The hawks within the Trump administration appear to be winning in the discussion on whether the U.S. will actually leave Syria. Ed wrote yesterday the administration was possibly changing its tune on the Syrian Civil War and National Security Adviser John Bolton confirmed the U.S. isn’t exiting immediately. Via UPI:

The planned withdrawal of U.S. troops from Syria will depend on a number of conditions including an agreement that Turkish forces won’t attack Syrian Kurdish forces, national security adviser John Bolton said Sunday.

Speaking to reporters while visiting Jerusalem, Bolton described the Syria withdrawal as a “cause and effect mission,” adding officials are setting a “policy decisions that we need to implement” before the process is completed.

“Timetables or the timing of the withdrawal occurs as a result of the fulfillment of the conditions and the establishment of the circumstances that we want to see. And once that’s done, then you talk about a timetable,” said Bolton, who met with Israeli leaders, including Prime Minister Benjamin Netanyahu.

Bolton noted the U.S. isn’t even going to completely leave Syria. Via NBC:

Bolton also indicated that the U.S. troop withdrawal will not be a complete drawdown, as Trump had promised. Instead, he discussed a withdrawal of American forces from northern Syria, where most of the estimated 2,000 U.S. troops are based, while leaving some of them in the southern part of the country.

Stressing that despite conditions for withdrawal,the continued presence of U.S. forces in Syria is not unlimited.

“The primary point is we are going to withdraw from northeastern Syria,” Bolton said.

“So it’s going to be a different environment after we leave, there is no question about that,” he added. “But there is no desire to see Iran’s influence spread that’s for sure.”

It’s both unsurprising and disappointing to see the administration change its stance regarding Syria – and one would guess this also applies to the planned leaving of Afghanistan. Trump’s Syria policy has always been a muddled mess – he campaigned on leaving Syria but also said ISIS had to be destroyed and Iran contained. Let’s not forget the 2017 airstrike and the fact Trump also approved going into Libya in 2011/2012 (although the video on the Trump Organization’s YouTube page is now shockingly (note sarcasm) private).

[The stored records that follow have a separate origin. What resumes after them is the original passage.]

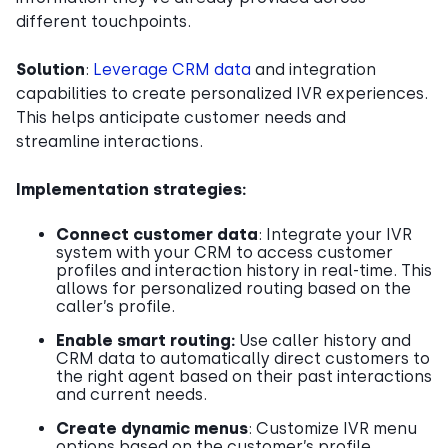
different touchpoints.
Solution
:
Leverage CRM data
and integration
capabilities to create personalized IVR experiences.
This helps anticipate customer needs and
streamline interactions.
Implementation strategies:
Connect customer data
: Integrate your IVR
system with your CRM to access customer
profiles and interaction history in real-time. This
allows for personalized routing based on the
caller’s profile.
Enable smart routing:
Use caller history and
CRM data to automatically direct customers to
the right agent based on their past interactions
and current needs.
Create dynamic menus
: Customize IVR menu
options based on the customer’s profile,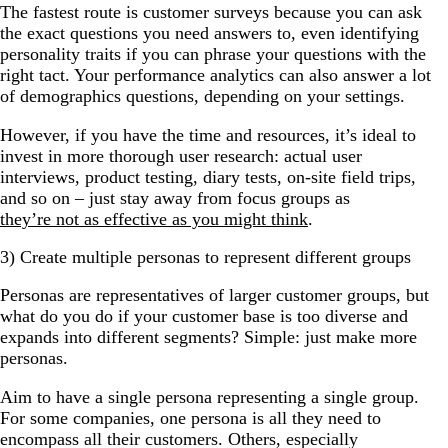
The fastest route is customer surveys because you can ask
the exact questions you need answers to, even identifying
personality traits if you can phrase your questions with the
right tact. Your performance analytics can also answer a lot
of demographics questions, depending on your settings.
However, if you have the time and resources, it’s ideal to
invest in more thorough user research: actual user
interviews, product testing, diary tests, on-site field trips,
and so on
–
just stay away from focus groups as
they’re not as effective as you might think
.
3) Create multiple personas to represent different groups
Personas are representatives of larger customer groups, but
what do you do if your customer base is too diverse and
expands into different segments? Simple: just make more
personas.
Aim to have a single persona representing a single group.
For some companies, one persona is all they need to
encompass all their customers. Others, especially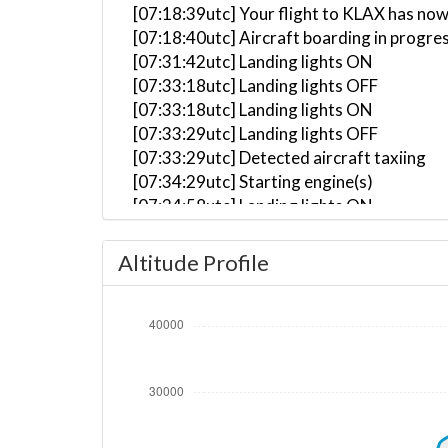
[07:18:39utc] Your flight to KLAX has now
[07:18:40utc] Aircraft boarding in progre
[07:31:42utc] Landing lights ON
[07:33:18utc] Landing lights OFF
[07:33:18utc] Landing lights ON
[07:33:29utc] Landing lights OFF
[07:33:29utc] Detected aircraft taxiing
[07:34:29utc] Starting engine(s)
[07:34:58utc] Landing lights ON
[07:35:46utc] Landing lights OFF
[07:36:13utc] FLAPS 1
Altitude Profile
[07:36:25utc] FLAPS 2
[07:40:34utc] Landing lights ON
[07:41:37utc] Detected take-off roll, WI
[07:41:55utc] Departing KDFW, IAS 177kt
[07:42:02utc] Gear UP, IAS 209kt, GS 216
[07:42:15utc] Aircraft climbing, IAS 20
[07:42:18utc] FLAPS 1, IAS 210kt
[07:42:19utc] Spoilers DEPLOYED, IAS 21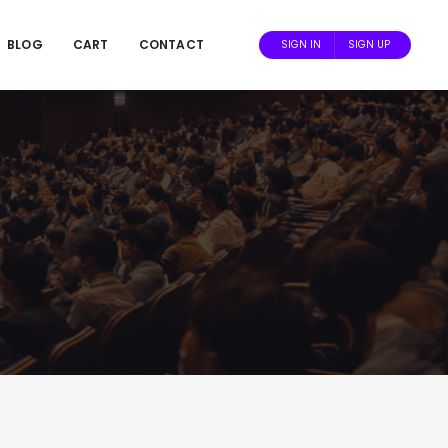
BLOG
CART
CONTACT
SIGN IN
SIGN UP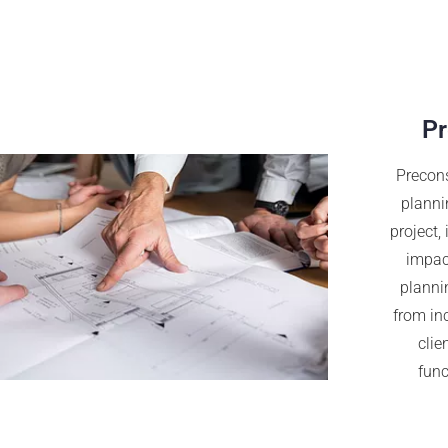
Pr
Precons
planni
project,
impact
plannin
from in
clie
func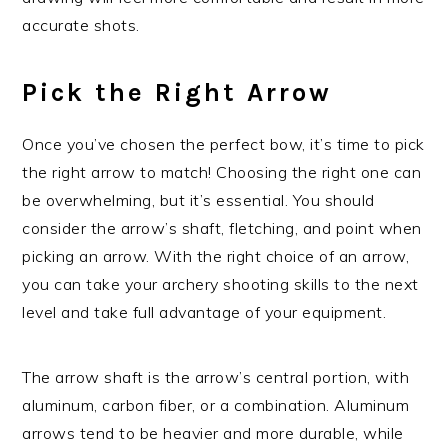
accurate shots.
Pick the Right Arrow
Once you’ve chosen the perfect bow, it’s time to pick
the right arrow to match! Choosing the right one can
be overwhelming, but it’s essential. You should
consider the arrow’s shaft, fletching, and point when
picking an arrow. With the right choice of an arrow,
you can take your archery shooting skills to the next
level and take full advantage of your equipment.
The arrow shaft is the arrow’s central portion, with
aluminum, carbon fiber, or a combination. Aluminum
arrows tend to be heavier and more durable, while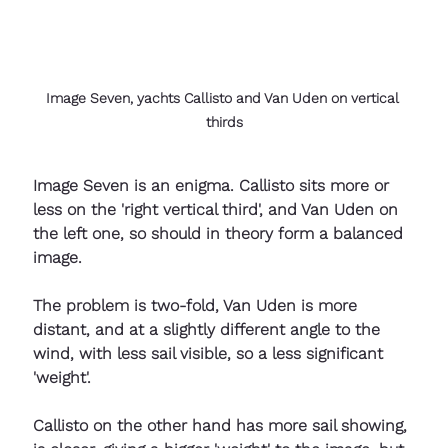
Image Seven, yachts Callisto and Van Uden on vertical 
thirds
Image Seven is an enigma. Callisto sits more or 
less on the 'right vertical third', and Van Uden on 
the left one, so should in theory form a balanced 
image.
The problem is two-fold, Van Uden is more 
distant, and at a slightly different angle to the 
wind, with less sail visible, so a less significant 
'weight'. 
Callisto on the other hand has more sail showing, 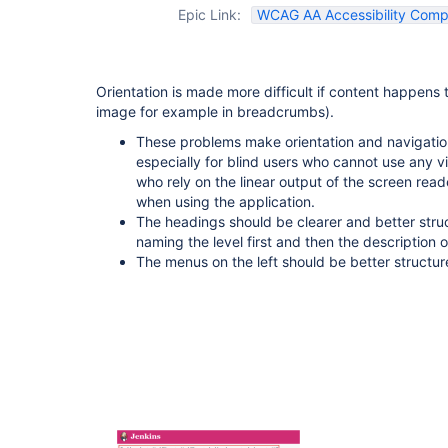
Epic Link:
WCAG AA Accessibility Compl
Orientation is made more difficult if content happen
image for example in breadcrumbs).
These problems make orientation and navigation
especially for blind users who cannot use any vi
who rely on the linear output of the screen rea
when using the application.
The headings should be clearer and better struc
naming the level first and then the description o
The menus on the left should be better structu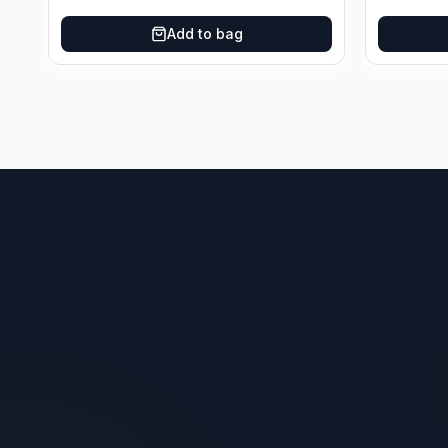
Oklahoma City Thunder
Add to bag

Michigan Congressman Justin Amash made an extremely salient point regarding action in Syria.

There needs to be a vote on military action in Syria – and Yemen, while we’re at it – but I doubt it will actually happen. Former House Speaker Paul Ryan stopped the House from voting on any sort of Yemen bill last month and current House Speaker Nancy Pelosi called the original troop withdrawal announcement “premature” before bizarrely comparing it to the sentencing for Michael Flynn.

It was always doubtful we were going to leave Syria because of the opposing forces in Trump’s administration and his alliance with South Carolina Lindsey Graham. Graham, for those wondering, is happy the U.S. is staying in Syria but vowed to CBS’ Face the Nation it was only temporary.

There are three things that we want to accomplish as part of a withdrawal. We want to make sure that when we leave the Kurds do not get slaughtered. And I don’t trust Turkey to take care of the Kurds. It’d be like Putin trying to police Assad. That didn’t work well. We need a plan to protect the Kurds from Turkey and others. We need to make sure ISIS doesn’t come back once they’re defeated and Iran is not the biggest winner. If you can accomplish those three objectives by reducing our forces, which I think we can, then count me in. But those three things have to be accomplished for us to successfully leave Syria. And the president’s slowing down and he’s re-evaluating his policies in light of those three objectives. Don’t let Iran get the oil fields, don’t let the Turks- Turks slaughter the Kurds, and don’t let ISIS come back. I think I share the goal of the president to withdraw our forces. Let’s just do it smartly.

I’m not holding my breath.

Yes, the U.S. needs to leave Syria (and Iraq and Afghanistan) but it becomes harder and harder to exit these nations as time wears on. Let’s also not forget Syria is a civil war and no threat to America. It just shows war never changes and America’s policy of being “world police” will probably never change.

So much for the Constitution or fiscal sanity.